Member of the Illinois Senate from the 35th district
- In office January 1973 – January 1979
- Preceded by: Everett Laughlin
- Succeeded by: James Gitz

Personal details
- Born: November 21, 1942 Oregon, Illinois
- Died: November 27, 2020 (aged 78) Holmes Beach, Florida
- Party: Republican
- Alma mater: Centre College (B.A.) University of Illinois (J.D.)
- Profession: Attorney Judge

= John B. Roe =

American politician (1942–2020)

John Benjamin "Jack" Roe III (November 21, 1942―November 27, 2020) was an American lawyer and politician who served as a Republican member of the Illinois Senate.

==Early life==
John Benjamin Roe III was born to Jane Gilbert and John B. Roe II on November 21, 1942, in Oregon, Illinois. He graduated from Oregon High School and received his bachelor's degree from Centre College. Roe received his J.D. degree from University of Illinois College of Law and was admitted to the Illinois bar. He practiced law in Oregon, Illinois. Roe served as an assistant state's attorney and as public defender in Ogle County, Illinois. Roe also served as state's attorney for Ogle County from 1968 to 1972. He was admitted to practice in the United States Supreme Court in 1969.

==Illinois Senate==
Senator Everett Laughlin of Freeport opted not to run for reelection for a fourth term to the Illinois Senate. Roe announced his intention to run for the seat.
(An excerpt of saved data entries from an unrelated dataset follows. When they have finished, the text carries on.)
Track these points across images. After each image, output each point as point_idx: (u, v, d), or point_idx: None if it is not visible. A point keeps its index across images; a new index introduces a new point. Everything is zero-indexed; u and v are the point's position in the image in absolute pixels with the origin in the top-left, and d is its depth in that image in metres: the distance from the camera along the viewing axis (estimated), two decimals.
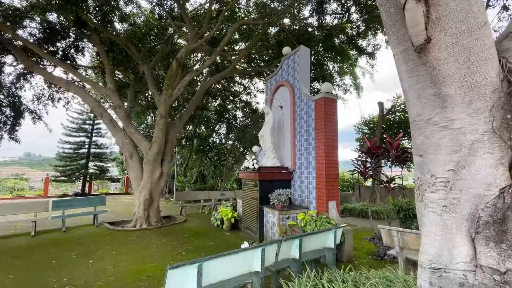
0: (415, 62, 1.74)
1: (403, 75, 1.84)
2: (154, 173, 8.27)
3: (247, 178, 7.01)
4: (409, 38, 1.73)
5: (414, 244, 3.78)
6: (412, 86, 1.79)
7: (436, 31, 1.58)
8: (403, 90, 1.92)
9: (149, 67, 10.35)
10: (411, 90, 1.81)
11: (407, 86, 1.83)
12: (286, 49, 7.65)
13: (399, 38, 1.80)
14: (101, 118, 9.12)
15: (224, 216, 7.39)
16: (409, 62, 1.78)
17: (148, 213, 8.00)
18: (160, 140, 8.42)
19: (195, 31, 9.80)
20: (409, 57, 1.77)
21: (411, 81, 1.79)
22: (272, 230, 6.02)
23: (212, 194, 10.87)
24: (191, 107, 10.21)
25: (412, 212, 4.69)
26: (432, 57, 1.62)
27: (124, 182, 21.70)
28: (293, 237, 3.31)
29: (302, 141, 6.52)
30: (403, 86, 1.88)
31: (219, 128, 18.78)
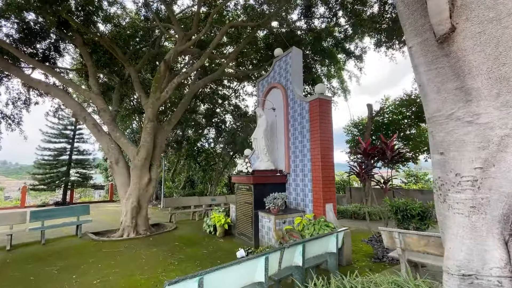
0: (435, 54, 1.63)
1: (421, 68, 1.74)
2: (142, 179, 7.90)
3: (241, 182, 6.81)
4: (429, 28, 1.63)
5: (416, 245, 3.71)
6: (431, 79, 1.68)
7: (461, 19, 1.49)
8: (420, 84, 1.81)
9: (136, 69, 10.00)
10: (429, 84, 1.70)
11: (425, 80, 1.72)
12: (277, 50, 7.57)
13: (417, 28, 1.70)
14: (85, 122, 8.66)
15: (217, 222, 7.13)
16: (428, 54, 1.67)
17: (136, 222, 7.61)
18: (148, 145, 8.07)
19: (183, 32, 9.56)
20: (428, 49, 1.67)
21: (430, 75, 1.68)
22: (268, 235, 5.83)
23: (202, 199, 10.56)
24: (180, 111, 9.91)
25: (410, 213, 4.66)
26: (456, 47, 1.52)
27: (109, 189, 20.87)
28: (296, 243, 3.15)
29: (297, 143, 6.41)
30: (420, 80, 1.77)
31: (208, 132, 18.47)
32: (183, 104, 10.02)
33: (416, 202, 4.85)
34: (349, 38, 12.40)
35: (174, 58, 9.76)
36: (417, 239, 3.68)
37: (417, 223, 4.69)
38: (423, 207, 4.66)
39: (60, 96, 8.79)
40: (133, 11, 12.52)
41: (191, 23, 11.22)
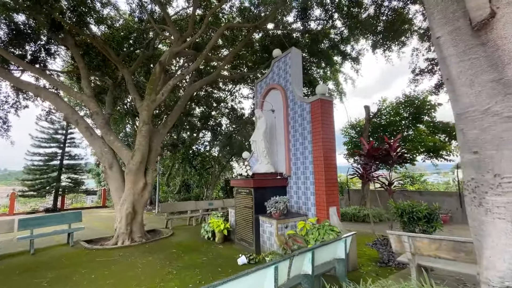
0: (468, 44, 1.49)
1: (450, 60, 1.59)
2: (137, 184, 7.63)
3: (240, 186, 6.61)
4: (463, 14, 1.49)
5: (427, 249, 3.58)
6: (463, 72, 1.54)
7: (502, 3, 1.35)
8: (447, 78, 1.67)
9: (130, 71, 9.76)
10: (461, 77, 1.56)
11: (455, 73, 1.58)
12: (276, 51, 7.45)
13: (447, 16, 1.56)
14: (77, 126, 8.36)
15: (215, 227, 6.90)
16: (460, 44, 1.53)
17: (131, 228, 7.31)
18: (143, 148, 7.82)
19: (179, 34, 9.38)
20: (460, 38, 1.52)
21: (462, 66, 1.54)
22: (269, 241, 5.64)
23: (199, 204, 10.29)
24: (176, 113, 9.69)
25: (416, 215, 4.54)
26: (495, 35, 1.38)
27: (101, 195, 20.37)
28: (305, 250, 2.98)
29: (297, 145, 6.27)
30: (449, 73, 1.62)
31: (203, 135, 18.22)
32: (179, 107, 9.80)
33: (421, 204, 4.74)
34: (345, 40, 12.39)
35: (169, 59, 9.57)
36: (428, 243, 3.55)
37: (424, 225, 4.57)
38: (429, 209, 4.55)
39: (51, 99, 8.48)
40: (127, 12, 12.30)
41: (186, 25, 11.09)
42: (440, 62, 1.70)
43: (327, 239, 4.56)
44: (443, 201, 9.73)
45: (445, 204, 9.30)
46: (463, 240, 3.24)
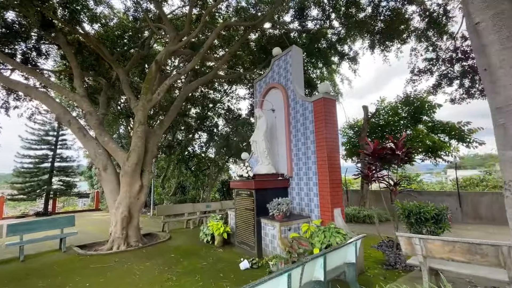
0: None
1: (492, 47, 1.45)
2: (133, 186, 7.37)
3: (240, 188, 6.43)
4: None
5: (439, 252, 3.45)
6: (507, 60, 1.41)
7: None
8: (486, 68, 1.52)
9: (124, 70, 9.49)
10: (504, 65, 1.41)
11: (497, 62, 1.44)
12: (276, 49, 7.30)
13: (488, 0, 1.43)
14: (69, 127, 8.06)
15: (215, 230, 6.69)
16: (504, 29, 1.39)
17: (126, 232, 7.04)
18: (139, 149, 7.57)
19: (175, 32, 9.17)
20: (504, 23, 1.39)
21: (505, 54, 1.40)
22: (272, 244, 5.46)
23: (196, 206, 10.05)
24: (173, 113, 9.45)
25: (423, 216, 4.44)
26: None
27: (94, 197, 19.90)
28: (317, 255, 2.82)
29: (299, 145, 6.12)
30: (489, 62, 1.48)
31: (199, 136, 17.95)
32: (175, 107, 9.57)
33: (427, 205, 4.63)
34: (342, 40, 12.34)
35: (166, 58, 9.32)
36: (441, 245, 3.43)
37: (431, 226, 4.46)
38: (437, 210, 4.45)
39: (42, 99, 8.16)
40: (121, 11, 12.01)
41: (182, 25, 10.89)
42: (477, 52, 1.56)
43: (333, 242, 4.42)
44: (443, 201, 9.71)
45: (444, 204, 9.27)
46: (478, 242, 3.13)
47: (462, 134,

Roe resigned to run for the Illinois Senate. He defeated Democratic candidate John E. Smith with 43,028 votes to Smith's 27,763. Roe served in the Illinois Senate representing the 35th district from 1973 to 1979. The 35th district, at the time, included all or parts of Boone, Carroll, Jo Daviess, Ogle, and Winnebago counties located in the northwest corner of the state. In the 1976 general election, Roe defeated Democratic candidate Willis McKinney, a school superintendent from Stockton. In 1978, Democratic candidate James Gitz defeated Republican candidate and state legislator Harold Adams to succeed Roe in the Senate.

==Post-legislative career==
After he left the Senate, Governor James R. Thompson appointed Roe to replace Harry F. Polos as the Chief Justice of the Illinois Court of Claims for a term ending in 1985. His term as chief began on April 20, 1979. He served as chief until March 5, 1985, and his term on the court ended March 26, 1985. He was succeeded by as Chief Justice by James S. Montana, Jr. of Chicago and as a judge by Randy Patchett of Marion.

In 1995, he was appointed by the Illinois Supreme Court to a judgeship in 15th circuit of the Illinois Circuit Court. He was elected in 1996 and stepped down from the position in 2000. Other positions he held in the field of law included serving as an arbitrator for the New York Stock Exchange and Nasdaq.

==Death and legacy==
Roe died of myelofibrosis on November 27, 2020. On November 1, 2021, Tom Demmer, whose district overlaps the area Roe had represented, introduced a resolution to designate the Rochelle State Route 251 overpass as the "Sen. John B. "Jack" Roe Overpass".